We find a moderate correlation between the PM2.5 concentration and the number of hospitalisation. By looking at the scatter plot and the linear regression model, we can estimate that a linear model may not be the best fit and a square or exponential model may be more accurate. Nonetheless, the trend is clear that the higher the concentration of PM2.5 is, the more hospital admissions for asthma symptoms are observed.

# Gegraphical distribution

In [None]:
# Looking at the data for 2018 only
airqual_hospital_2018_df = airqual_hospital_df.loc[airqual_hospital_df['Year']==2018,:]

try:
    # Dependencies
    from api_keys import api_key_geoapify

    # Build the endpoint URL
    base_url = f"https://api.geoapify.com/v1/geocode/search?"

    params = {
        "apiKey":api_key_geoapify,
        "format":"json",
    }

    # Iterate through the types_df DataFrame
    for index, row in airqual_hospital_2018_df.iterrows():

        # Print current status
        print(f"Now adding longitude/latitude for: {airqual_hospital_2018_df.loc[index,'State']}...")

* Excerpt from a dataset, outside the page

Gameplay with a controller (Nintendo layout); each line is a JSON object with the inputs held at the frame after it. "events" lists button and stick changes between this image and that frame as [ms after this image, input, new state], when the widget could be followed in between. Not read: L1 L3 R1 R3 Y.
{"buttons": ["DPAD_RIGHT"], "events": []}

        # Add the state name as the search text
        params["text"] = airqual_hospital_2018_df.loc[index,'State']

        # Run request
        response = requests.get(base_url,params=params).json()

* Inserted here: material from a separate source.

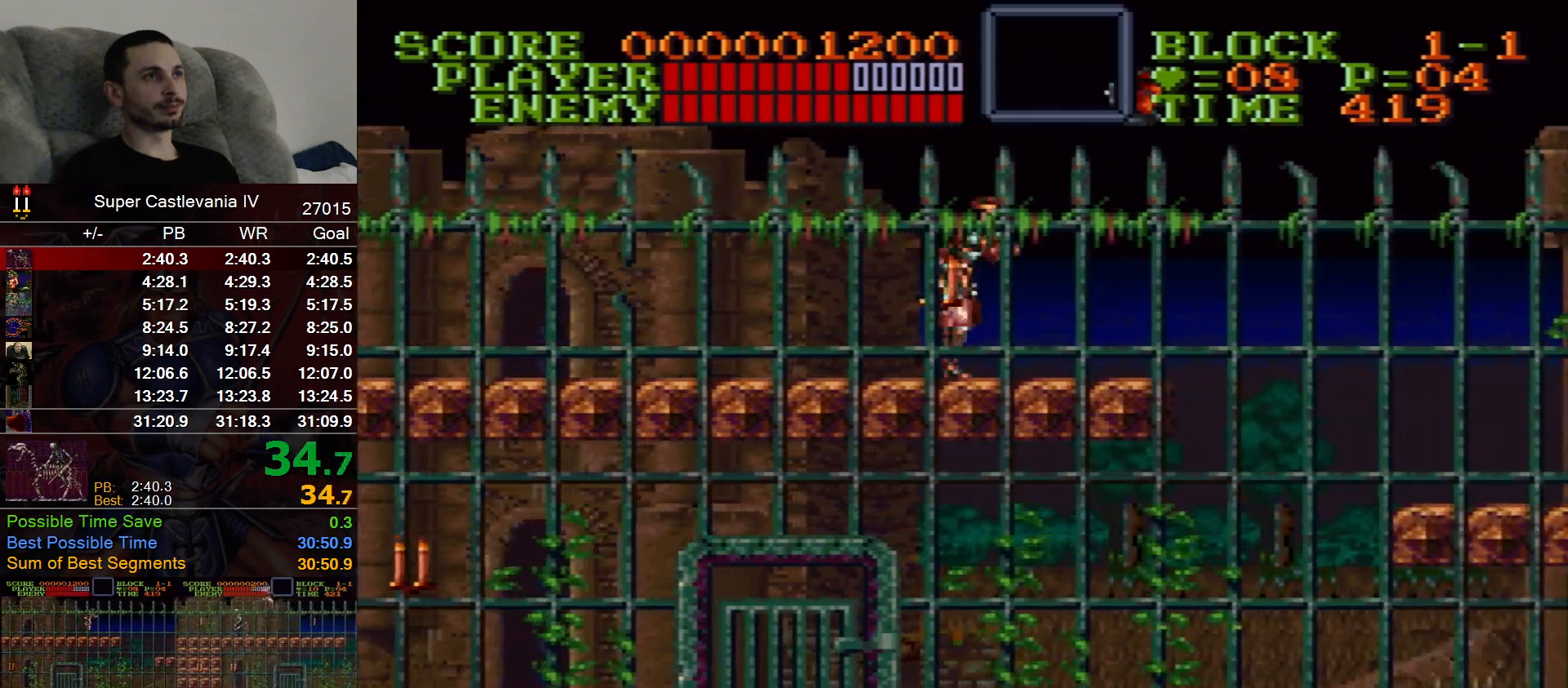
{"buttons": ["DPAD_RIGHT"], "events": [[400, "B", "down"], [500, "B", "up"]]}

        airqual_hospital_2018_df.loc[index,'Lat'] = response['results'][0]['lat']
        airqual_hospital_2018_df.loc[index,'Lon'] = response['results'][0]['lon']
    
    display(airqual_hospital_2018_df)
except:
    print('Error: No API key found or Wrong API key.')
    print('Follow the steps below to solve:')
    print('1. Create a file called api_keys.py')
    print('2. In the file, include the line: api_key_geoapify = "..."')
    print('3. Replace ... with your geoapify API key')
    print('4. Restart Kernel and run this notebook again.')

In [None]:
try:
    # Configure the map
    map_plot_1 = airqual_hospital_2018_df.hvplot.points(
        'Lon',
        'Lat',
        geo=True,
        tiles = "OSM",
        frame_width = 800,
        frame_height = 600,
        size = "Hosp.",
        scale = 0.5,
        color = "PM2.5",
        cmap='bkr'
    )

    # Display the map
    display(map_plot_1)
except:
    print('Please run the block above first and make sure your API key is valid.')

# Answer to key questions
## Does a country’s air quality have an impact on the hospital admission due to asthma?
Yes. Although the data available do not allow to draw any conclusion for causality, there is a correlation between the concentration of PM2.5 in the air and the number of hospital admissions due to asthma. The higher concentration of PM2.5 is expected to cause asthmatic reactions and the data confirm that this could be the case.